EFFECT OF IGF-1 ON MALNOURISHED CHILDREN WITH CYSTIC FIBROSIS

IGF-1 对患有囊性纤维化的营养不良儿童的影响

• 批准号: 6295050
• 负责人: JOHN C BUCUVALAS
• 金额: $ 3.1万
• 依托单位: CINCINNATI CHILDRENS HOSP MED CTR
• 依托单位国家: 美国
• 财政年份: 1998
• 资助国家: 美国
• 起止时间: 1998-12-01 至 1999-11-30
• 项目状态: 已结题
• 来源: https://reporter.nih.gov/project-details/6295050
• 关键词: blood glucose; child (0-11); child physical development; clinical research; clinical trial phase I; cystic fibrosis; developmental nutrition; hormone regulation /control mechanism; hormone therapy; human subject; human therapy evaluation; insulinlike growth factor; malabsorption; malnutrition; nutrition related tag; respiratory function

Our goal was to determine if treatment with insulin-like growth factor (IGF-I) improves nutritional status and promotes growth in undernourished children with cystic fibrosis. We are in the midst of a phase 1-2 double blind crossover study that compares the treatment with IGF-I to placebo in undernourished patients with CF. Malnutrition adversely affects survival and is prevalent among patients with CF who have deteriorating pulmonary function. Nutritional supplementation often requires the use of a gastrostomy or nasogastric tube. However, the feedings are difficult to administer and may further stigmatize children and adolescents with CF. Blood levels of IGF-I, a growth-promoting peptide that is necessary for normal growth, are low in children and adolescents with CF. Since treatment with IGF-I improves nutritional status in undernourished patients, a rationale exists to assess treatment with growth-promoting peptides in those children with CF who are undernourished. Furthermore, IGF-I helps to regulate blood sugar levels. The effect of IGF-I on blood glucose control may be of particular importance since patients with CF have an increased risk to develop diabetes. If IGF-I improves nutritional status, growth, and glucose control, then it will likely enhance functional outcome in undernourished children with CF. IGF-1 promoted linear growth in prepubertal children with CF while decreasing baseline and stimulated insulin levels. Enhanced linear growth may have reflected the growth-promoting effects of IGF-1 or improved metabolic efficiency associated with increased insulin sensitivity. The future plans include completion and analysis of the study within the upcoming year.

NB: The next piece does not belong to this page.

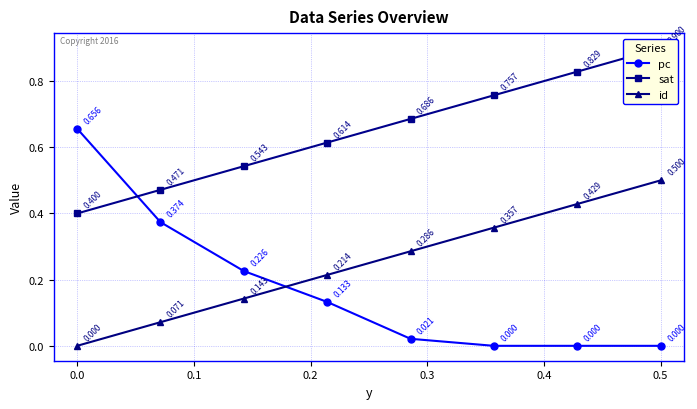

True or false: sat has more than 0 points higher than both neighbors.

False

我们的目标是确定胰岛素样生长因子（IGF-I）治疗是否可以改善患有囊性纤维化的营养不良儿童的营养状况并促进其生长。 我们正在进行一项1-2期双盲交叉研究，比较IGF-I与安慰剂治疗营养不良的CF患者的效果。 营养不良对生存率有不利影响，在肺功能恶化的CF患者中很普遍。 营养补充通常需要使用胃造口术或鼻胃管。 然而，喂养很难管理，并可能进一步羞辱患有CF的儿童和青少年。在患有CF的儿童和青少年中，IGF-I（一种正常生长所必需的生长促进肽）的血液水平较低。 由于IGF-I治疗可改善营养不良患者的营养状况，因此存在评估营养不良CF儿童生长促进肽治疗的理由。 此外，IGF-I有助于调节血糖水平。 IGF-I对血糖控制的影响可能特别重要，因为CF患者患糖尿病的风险增加。 如果IGF-I改善营养状况、生长和血糖控制，那么它可能会改善营养不良的CF儿童的功能结局。IGF-1促进CF青春期前儿童的线性生长，同时降低基线和刺激胰岛素水平。 增强的线性生长可能反映了IGF-1的生长促进作用或与胰岛素敏感性增加相关的代谢效率提高。 未来的计划包括在未来一年内完成和分析这项研究。